| Literature DB >> 25360253 |
Kowiyou Yessoufou1, Jephris Gere2, Barnabas H Daru3, Michelle van der Bank3.
Abstract
Attempts to investigate the drivers of invasion success are generally limited to the biological and evolutionary traits distinguishing native from introduced species. Although alien species introduced to the same recipient environment differ in their invasion intensity - for example, some are "strong invaders"; others are "weak invaders" - the factors underlying the variation in invasion success within alien communities are little explored. In this study, we ask what drives the variation in invasion success of alien mammals in South Africa. First, we tested for taxonomic and phylogenetic signal in invasion intensity. Second, we reconstructed predictive models of the variation in invasion intensity among alien mammals using the generalized linear mixed-effects models. We found that the family Bovidae and the order Artiodactyla contained more "strong invaders" than expected by chance, and that such taxonomic signal did not translate into phylogenetic selectivity. In addition, our study indicates that latitude, gestation length, social group size, and human population density are only marginal determinant of the variation in invasion success. However, we found that evolutionary distinctiveness - a parameter characterising the uniqueness of each alien species - is the most important predictive variable. Our results indicate that the invasive behavior of alien mammals may have been "fingerprinted" in their evolutionary past, and that evolutionary history might capture beyond ecological, biological and life-history traits usually prioritized in predictive modeling of invasion success. These findings have applicability to the management of alien mammals in South Africa.Entities:
Keywords: Biological invasion; evolutionary distinctiveness; invasion management; life-history traits
Year: 2014 PMID: 25360253 PMCID: PMC4201426 DOI: 10.1002/ece3.1031
Source DB: PubMed Journal: Ecol Evol ISSN: 2045-7758 Impact factor: 2.912
Figure 1Taxonomic distribution of invasion success of alien mammals in South Africa: (A) Patterns across families and (B) Patterns across orders. Proportion of species was assessed as number of prohibited (strong invaders) and nonprohibited species in a taxon divided by the total number of species assessed within that taxon.
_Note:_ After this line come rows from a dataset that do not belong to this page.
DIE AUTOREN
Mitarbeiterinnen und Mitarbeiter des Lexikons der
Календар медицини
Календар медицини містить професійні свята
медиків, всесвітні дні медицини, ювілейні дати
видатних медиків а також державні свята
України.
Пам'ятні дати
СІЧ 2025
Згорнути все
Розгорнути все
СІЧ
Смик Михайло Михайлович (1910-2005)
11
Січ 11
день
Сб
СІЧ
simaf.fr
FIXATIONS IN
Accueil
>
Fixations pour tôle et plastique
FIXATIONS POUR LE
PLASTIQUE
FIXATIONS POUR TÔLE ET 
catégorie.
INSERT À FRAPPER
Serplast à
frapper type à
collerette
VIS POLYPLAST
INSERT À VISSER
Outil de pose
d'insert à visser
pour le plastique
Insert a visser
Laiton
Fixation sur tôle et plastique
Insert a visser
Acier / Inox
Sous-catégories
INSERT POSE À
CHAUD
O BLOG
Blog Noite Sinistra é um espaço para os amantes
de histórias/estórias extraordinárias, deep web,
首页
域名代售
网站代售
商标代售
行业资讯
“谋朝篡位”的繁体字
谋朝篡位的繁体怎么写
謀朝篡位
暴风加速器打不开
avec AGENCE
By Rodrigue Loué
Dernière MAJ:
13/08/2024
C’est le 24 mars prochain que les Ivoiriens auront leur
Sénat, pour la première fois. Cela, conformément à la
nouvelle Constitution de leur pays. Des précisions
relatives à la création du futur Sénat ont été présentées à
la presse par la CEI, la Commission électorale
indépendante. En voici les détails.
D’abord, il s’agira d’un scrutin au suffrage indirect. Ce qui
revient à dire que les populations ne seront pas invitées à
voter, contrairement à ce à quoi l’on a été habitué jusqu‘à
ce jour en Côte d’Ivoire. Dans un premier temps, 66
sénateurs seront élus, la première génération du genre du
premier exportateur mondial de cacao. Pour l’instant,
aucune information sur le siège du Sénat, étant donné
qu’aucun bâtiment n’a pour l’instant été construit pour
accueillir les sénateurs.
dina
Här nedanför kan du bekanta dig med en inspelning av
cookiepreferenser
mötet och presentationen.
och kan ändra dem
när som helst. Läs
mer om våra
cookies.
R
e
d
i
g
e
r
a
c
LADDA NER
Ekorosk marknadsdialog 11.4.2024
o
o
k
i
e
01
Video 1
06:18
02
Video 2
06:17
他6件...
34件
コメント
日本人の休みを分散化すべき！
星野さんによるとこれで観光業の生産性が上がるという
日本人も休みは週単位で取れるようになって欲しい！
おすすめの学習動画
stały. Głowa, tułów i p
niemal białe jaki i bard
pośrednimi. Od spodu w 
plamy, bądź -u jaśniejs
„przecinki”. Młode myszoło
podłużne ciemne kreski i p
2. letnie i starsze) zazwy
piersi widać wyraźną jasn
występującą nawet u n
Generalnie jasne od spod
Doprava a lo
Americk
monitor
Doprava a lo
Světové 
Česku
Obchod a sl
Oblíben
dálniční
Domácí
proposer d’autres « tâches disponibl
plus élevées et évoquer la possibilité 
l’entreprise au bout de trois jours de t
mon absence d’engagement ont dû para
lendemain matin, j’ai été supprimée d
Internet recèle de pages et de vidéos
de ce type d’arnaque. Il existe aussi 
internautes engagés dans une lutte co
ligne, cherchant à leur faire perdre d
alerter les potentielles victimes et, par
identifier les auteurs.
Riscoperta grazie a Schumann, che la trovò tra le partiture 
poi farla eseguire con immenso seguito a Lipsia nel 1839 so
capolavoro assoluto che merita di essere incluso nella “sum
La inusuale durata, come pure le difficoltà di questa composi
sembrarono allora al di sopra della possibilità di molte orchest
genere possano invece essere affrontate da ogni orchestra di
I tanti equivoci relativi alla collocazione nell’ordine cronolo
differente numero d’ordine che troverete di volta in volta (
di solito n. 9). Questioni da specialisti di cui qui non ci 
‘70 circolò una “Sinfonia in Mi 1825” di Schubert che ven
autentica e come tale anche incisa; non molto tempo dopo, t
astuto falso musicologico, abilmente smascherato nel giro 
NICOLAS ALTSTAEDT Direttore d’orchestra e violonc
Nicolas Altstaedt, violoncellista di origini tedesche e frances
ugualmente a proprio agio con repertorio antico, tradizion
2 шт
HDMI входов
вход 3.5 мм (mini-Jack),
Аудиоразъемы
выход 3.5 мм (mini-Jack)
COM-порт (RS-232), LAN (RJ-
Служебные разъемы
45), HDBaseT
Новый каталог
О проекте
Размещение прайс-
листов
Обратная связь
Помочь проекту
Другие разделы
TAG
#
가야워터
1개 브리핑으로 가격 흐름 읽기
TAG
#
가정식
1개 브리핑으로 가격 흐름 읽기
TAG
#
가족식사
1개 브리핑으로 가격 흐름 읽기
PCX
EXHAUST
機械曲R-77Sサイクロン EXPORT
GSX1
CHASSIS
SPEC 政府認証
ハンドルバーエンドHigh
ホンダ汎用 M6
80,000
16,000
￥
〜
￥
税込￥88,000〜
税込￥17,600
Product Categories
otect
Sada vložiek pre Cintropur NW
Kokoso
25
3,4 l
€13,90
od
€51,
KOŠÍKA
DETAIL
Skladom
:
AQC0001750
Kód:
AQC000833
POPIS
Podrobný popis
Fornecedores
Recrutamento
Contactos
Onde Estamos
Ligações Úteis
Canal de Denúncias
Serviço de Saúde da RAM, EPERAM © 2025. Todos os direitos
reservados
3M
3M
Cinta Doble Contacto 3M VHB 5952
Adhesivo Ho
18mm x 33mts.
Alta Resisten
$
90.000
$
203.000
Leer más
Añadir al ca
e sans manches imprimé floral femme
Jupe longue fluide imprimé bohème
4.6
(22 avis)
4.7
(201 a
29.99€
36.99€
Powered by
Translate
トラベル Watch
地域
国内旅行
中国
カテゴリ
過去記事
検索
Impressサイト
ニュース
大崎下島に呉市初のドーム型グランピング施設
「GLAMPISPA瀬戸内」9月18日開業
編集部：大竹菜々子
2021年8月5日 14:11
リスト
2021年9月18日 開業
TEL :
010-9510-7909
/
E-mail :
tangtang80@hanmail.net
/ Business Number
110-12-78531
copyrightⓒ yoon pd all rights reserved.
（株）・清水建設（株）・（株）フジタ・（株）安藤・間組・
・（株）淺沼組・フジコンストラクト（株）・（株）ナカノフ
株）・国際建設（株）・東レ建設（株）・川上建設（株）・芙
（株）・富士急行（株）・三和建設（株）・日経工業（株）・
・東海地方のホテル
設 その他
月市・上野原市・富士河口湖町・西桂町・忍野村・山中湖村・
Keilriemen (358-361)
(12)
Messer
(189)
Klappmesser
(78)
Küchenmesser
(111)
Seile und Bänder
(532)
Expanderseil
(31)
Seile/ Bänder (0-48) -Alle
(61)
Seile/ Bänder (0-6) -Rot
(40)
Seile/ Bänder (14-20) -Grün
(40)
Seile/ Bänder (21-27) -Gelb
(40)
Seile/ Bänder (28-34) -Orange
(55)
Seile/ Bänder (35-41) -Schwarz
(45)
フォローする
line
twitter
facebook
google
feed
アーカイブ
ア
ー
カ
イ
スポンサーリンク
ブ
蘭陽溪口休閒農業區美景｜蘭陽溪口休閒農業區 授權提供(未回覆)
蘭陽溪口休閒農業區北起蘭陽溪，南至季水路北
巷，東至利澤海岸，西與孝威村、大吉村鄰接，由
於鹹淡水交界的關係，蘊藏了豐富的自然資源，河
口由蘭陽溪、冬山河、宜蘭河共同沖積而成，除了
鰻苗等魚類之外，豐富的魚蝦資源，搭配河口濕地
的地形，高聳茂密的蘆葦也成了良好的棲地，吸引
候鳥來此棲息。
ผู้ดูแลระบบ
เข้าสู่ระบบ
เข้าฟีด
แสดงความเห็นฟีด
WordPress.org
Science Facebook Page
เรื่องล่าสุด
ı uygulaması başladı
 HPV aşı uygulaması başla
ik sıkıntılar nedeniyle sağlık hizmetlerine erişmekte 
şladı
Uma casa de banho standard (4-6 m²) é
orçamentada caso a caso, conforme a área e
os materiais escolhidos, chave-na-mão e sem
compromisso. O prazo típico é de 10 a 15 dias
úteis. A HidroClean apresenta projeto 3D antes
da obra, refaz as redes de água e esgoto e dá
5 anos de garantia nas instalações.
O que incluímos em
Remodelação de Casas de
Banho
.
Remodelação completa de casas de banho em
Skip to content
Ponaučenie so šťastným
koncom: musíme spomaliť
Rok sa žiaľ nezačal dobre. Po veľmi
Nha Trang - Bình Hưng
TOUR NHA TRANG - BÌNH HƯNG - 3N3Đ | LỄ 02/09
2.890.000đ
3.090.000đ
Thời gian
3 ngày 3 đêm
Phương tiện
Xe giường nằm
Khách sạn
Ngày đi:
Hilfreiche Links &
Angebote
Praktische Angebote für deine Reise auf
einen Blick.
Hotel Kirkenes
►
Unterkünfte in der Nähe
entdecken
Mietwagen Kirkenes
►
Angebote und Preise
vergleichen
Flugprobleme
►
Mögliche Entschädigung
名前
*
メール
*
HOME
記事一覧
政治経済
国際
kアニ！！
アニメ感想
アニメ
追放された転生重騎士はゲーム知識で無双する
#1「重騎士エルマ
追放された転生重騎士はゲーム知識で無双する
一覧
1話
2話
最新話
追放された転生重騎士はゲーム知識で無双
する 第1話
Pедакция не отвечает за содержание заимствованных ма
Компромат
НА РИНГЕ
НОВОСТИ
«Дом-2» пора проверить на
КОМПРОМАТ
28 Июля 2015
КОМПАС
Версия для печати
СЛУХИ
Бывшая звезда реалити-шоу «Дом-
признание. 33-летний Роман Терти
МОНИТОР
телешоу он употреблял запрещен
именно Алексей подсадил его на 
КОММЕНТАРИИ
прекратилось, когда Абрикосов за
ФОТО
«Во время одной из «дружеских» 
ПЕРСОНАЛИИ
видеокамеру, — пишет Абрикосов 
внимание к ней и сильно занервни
Figure 2Comparison of evolutionary distinctiveness of alien mammals in South Africa across invasion categories. Prohibited = strong invaders; permitted = noninvasive alien; invasive = alien mammals with invasion intensity lower than that of prohibited.
Model coefficients for the generalized linear mixed-effect models (GLMM) of invasion intensity of alien mammals in South Africa. Invasion intensity was converted into binary data (prohibited vs. nonprohibited; see text) before fitting GLMM with binomial errors
| Predictive variables | Estimate | Std. Error | Z value | |
|---|---|---|---|---|
| Evolutionary distinctiveness | 0.034 | 0.012 | 2.73 | 0.006** |
| Minimum latitudinal range | 0.027 | 0.012 | 2.16 | 0.030* |
| Median latitudinal range | 0.029 | 0.012 | 2.34 | 0.019* |
| Maximum latitudinal range | 0.024 | 0.010 | 2.243 | 0.025* |
| Gestation length | −0.007 | 0.003 | −2.474 | 0.013* |
| Social group size | 0.051 | 0.024 | 2.067 | 0.039* |
| Human population density change | −15.425 | 6.314 | −2.443 | 0.014* |
The number of stars indicates the level of significance.